Another approach companies can develop over time is to create clear guardrails, through a standardized certification process, for example, that will help set boundaries for users and manage expectations when the system doesn’t perform well for use cases that it wasn’t built and certified to address.
Getting started today
In the short term, companies can address issues such as copyright infringement by providing clear and actionable guidance to stakeholders who will use the systems, and they can coordinate closely with their legal departments to analyze the potential impact of including Generative AI outputs in their deliverables.

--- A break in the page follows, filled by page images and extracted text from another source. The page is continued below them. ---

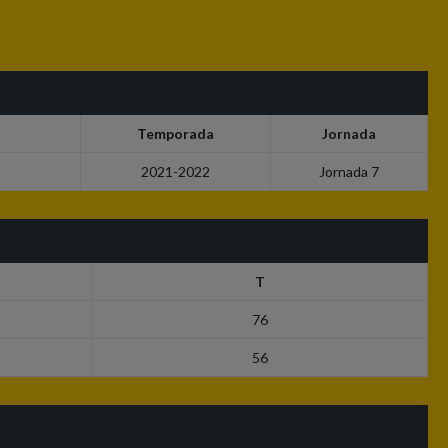
Temporada
Jornada
2021-2022
Jornada 7
T
76
56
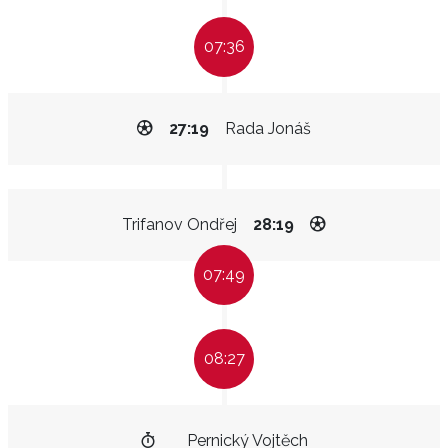
07:36
27:19
Rada Jonáš
Trifanov Ondřej
28:19
07:49
08:27
Pernický Vojtěch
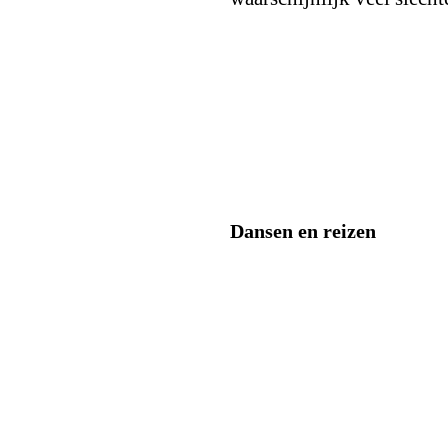
Dansen en reizen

To improve their risk assessment capabilities, companies can borrow a popular approach from the world of cybersecurity: red-teaming, or deliberately trying to disrupt the normal operations of the system to find failure modes and vulnerabilities that would push the system beyond its typical operational bounds and trigger errors. When used with Generative AI, this could reveal system vulnerabilities that might be amplified in downstream uses.
For instance, red-teaming could reveal that a chatbot providing advice at university career centers carries a gender bias and is presenting fewer STEM-related career opportunities to female students. Companies will also need to rethink the skillsets required within their organizations, such as the need to train or hire prompt engineers who can work with red-teaming staff to test the Generative AI system more effectively.
While Generative AI systems present us with a bold new horizon of opportunities, over-reliance on existing RAI solutions in the face of an explosion of capabilities will leave issues unsatisfactorily addressed and, in the case of emergent risks, unmitigated. Embracing these challenges head-on to develop Generative AI systems responsibly can help an organization gain a long-term competitive edge.